You don't need nine hours of video and fee-waiver forms to run through William S. Hatcher's a priori assumption that God exists. (It appears Hatcher himself or his apologists on Wikipedia have softened the embarrassment of making this assumption by substituting the word "something" for "God" in that one spot.)

Hatcher's three assumptions are:

1. All phenomena are either self-caused or other-caused but not both. (Everything happens for a reason.)

2. Total causality. (It is not the straw that breaks the camel's back but the 1000 straws before it, the camel, gravity, and so forth, that give rise to the camel breaking its back.)

3. Limitation. A system cannot be the cause of its own components. (A car (the system) cannot be the cause of its own steering wheel (a part), because the car does not even logically exist until the steering wheel exists. Thus the car's existence cannot precede the steering wheel's existence.)

Collectively Hatcher:
A. Claims the three axioms together establish that God exists.
B. Defines "God" as "a unique, universal, and uncaused cause"
C. Argues that because his proof is formulated in first order logic one must invalidate one or more of his three assumptions to refute it.
D. Argues that doing so is difficult as it commits oneself to beliefs not commonly accepted in the scientific community such as the existence of non-causal systems (something not observed to date).

Hatcher's a priori "unique, universal, and uncaused cause" sounds rather like someone crossed out "big bang" and wrote "God" there instead. Like Homer Simpson stole a bowling trophy from Ned Flanders and wrote his own name on it with a crayon.

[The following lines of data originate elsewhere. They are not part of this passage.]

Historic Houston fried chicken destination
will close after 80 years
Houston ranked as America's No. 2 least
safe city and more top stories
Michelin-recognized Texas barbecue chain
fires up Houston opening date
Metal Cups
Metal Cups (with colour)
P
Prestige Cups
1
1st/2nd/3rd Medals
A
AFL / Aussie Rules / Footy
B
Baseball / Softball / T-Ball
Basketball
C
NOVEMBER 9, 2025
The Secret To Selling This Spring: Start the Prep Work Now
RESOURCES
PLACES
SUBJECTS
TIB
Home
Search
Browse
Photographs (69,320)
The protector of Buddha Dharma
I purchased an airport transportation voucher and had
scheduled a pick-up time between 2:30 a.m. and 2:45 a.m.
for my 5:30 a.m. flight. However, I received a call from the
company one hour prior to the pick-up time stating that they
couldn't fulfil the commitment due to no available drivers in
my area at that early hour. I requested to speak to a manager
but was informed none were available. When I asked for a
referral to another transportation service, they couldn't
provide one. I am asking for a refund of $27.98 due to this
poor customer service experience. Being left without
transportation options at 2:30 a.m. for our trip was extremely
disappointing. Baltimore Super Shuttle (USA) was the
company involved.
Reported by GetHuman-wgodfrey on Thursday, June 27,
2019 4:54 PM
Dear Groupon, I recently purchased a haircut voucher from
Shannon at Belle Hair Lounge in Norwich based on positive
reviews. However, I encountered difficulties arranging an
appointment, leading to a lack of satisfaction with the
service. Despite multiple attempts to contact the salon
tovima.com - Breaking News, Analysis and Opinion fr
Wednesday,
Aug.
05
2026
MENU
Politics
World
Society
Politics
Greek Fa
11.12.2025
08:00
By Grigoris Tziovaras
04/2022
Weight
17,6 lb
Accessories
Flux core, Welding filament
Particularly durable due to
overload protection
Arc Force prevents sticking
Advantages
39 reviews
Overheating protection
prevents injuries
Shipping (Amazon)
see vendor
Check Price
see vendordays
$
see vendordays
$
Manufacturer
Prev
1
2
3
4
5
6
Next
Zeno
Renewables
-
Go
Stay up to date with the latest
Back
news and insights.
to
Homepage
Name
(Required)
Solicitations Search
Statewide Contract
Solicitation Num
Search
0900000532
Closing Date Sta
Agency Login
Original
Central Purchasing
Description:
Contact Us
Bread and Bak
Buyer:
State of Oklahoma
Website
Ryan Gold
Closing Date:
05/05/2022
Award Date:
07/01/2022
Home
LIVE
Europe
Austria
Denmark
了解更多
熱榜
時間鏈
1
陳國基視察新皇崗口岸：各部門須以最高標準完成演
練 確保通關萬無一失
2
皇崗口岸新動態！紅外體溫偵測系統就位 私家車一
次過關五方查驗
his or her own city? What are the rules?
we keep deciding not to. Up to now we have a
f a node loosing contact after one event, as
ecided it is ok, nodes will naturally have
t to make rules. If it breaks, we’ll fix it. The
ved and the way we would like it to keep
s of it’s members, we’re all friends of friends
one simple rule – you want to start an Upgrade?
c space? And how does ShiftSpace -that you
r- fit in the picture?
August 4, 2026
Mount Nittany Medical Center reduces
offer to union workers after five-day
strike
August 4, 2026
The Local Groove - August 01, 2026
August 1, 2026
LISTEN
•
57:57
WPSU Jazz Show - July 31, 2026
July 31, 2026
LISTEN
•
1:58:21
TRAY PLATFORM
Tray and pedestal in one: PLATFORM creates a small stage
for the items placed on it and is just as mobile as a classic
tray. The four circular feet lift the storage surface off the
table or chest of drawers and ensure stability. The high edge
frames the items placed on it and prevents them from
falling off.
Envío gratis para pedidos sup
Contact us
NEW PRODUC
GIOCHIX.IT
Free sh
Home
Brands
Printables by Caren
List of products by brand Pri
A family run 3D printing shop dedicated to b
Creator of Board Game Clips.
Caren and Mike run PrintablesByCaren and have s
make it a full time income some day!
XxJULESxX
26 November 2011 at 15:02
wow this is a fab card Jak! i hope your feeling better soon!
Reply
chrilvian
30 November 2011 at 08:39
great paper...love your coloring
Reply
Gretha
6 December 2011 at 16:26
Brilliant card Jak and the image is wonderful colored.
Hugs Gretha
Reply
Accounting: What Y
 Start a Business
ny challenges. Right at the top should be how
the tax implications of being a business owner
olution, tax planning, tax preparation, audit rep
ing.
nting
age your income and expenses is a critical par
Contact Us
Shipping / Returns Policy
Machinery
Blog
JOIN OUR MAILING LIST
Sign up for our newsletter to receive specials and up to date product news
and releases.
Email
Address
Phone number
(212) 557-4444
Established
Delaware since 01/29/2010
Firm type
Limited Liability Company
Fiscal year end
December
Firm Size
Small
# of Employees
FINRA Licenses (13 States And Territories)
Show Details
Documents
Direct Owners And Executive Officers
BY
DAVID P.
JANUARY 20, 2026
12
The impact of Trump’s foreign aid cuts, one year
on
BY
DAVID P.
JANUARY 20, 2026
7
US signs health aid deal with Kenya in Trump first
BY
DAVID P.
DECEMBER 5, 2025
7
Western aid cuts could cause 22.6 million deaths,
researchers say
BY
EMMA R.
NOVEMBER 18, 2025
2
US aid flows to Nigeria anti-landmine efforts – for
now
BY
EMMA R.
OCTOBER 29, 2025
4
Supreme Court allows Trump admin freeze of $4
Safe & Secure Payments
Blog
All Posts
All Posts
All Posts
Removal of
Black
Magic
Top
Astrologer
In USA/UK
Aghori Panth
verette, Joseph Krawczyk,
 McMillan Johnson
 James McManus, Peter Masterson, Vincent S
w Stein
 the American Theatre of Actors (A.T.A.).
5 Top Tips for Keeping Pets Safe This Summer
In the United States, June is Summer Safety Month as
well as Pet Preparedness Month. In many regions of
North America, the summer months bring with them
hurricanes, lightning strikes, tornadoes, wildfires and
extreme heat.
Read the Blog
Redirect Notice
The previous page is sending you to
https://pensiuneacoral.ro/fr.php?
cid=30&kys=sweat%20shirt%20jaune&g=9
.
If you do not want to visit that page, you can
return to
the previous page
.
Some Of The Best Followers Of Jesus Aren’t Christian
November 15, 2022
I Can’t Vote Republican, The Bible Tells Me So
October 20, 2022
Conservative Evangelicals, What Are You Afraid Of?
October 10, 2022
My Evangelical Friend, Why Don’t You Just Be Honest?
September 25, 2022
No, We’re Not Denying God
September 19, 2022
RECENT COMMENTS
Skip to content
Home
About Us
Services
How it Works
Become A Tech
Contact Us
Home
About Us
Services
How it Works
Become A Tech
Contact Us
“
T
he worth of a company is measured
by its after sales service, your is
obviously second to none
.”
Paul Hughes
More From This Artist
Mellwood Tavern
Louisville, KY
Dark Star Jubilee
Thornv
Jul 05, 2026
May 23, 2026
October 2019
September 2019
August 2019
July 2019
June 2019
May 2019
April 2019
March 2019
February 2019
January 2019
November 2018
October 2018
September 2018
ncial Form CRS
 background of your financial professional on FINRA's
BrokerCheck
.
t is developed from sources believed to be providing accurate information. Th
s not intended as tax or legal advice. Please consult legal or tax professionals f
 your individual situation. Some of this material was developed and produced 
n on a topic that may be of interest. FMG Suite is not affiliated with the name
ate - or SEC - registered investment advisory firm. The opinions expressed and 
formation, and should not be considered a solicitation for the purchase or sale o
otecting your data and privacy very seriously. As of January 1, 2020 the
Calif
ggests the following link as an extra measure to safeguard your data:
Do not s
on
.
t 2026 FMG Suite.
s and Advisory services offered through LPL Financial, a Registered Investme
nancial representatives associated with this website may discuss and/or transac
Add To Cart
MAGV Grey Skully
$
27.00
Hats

I don't get it, Mark. Why didn't Hatcher prove the God of any of the major religions, or the personal Gods, or any of the important stuff you crackpots actually care about? Jesus being tortured and killed for sins. The Virgin Mary levitating up to heaven. A talking snake in the garden of Eden. Lunatics blowing up school buses for Allah. God caring who you sleep with. The flood gates of heaven and that held up all that water that flooded the whole world. The abomination that is shell fish. Where is that stuff in Hatcher's work?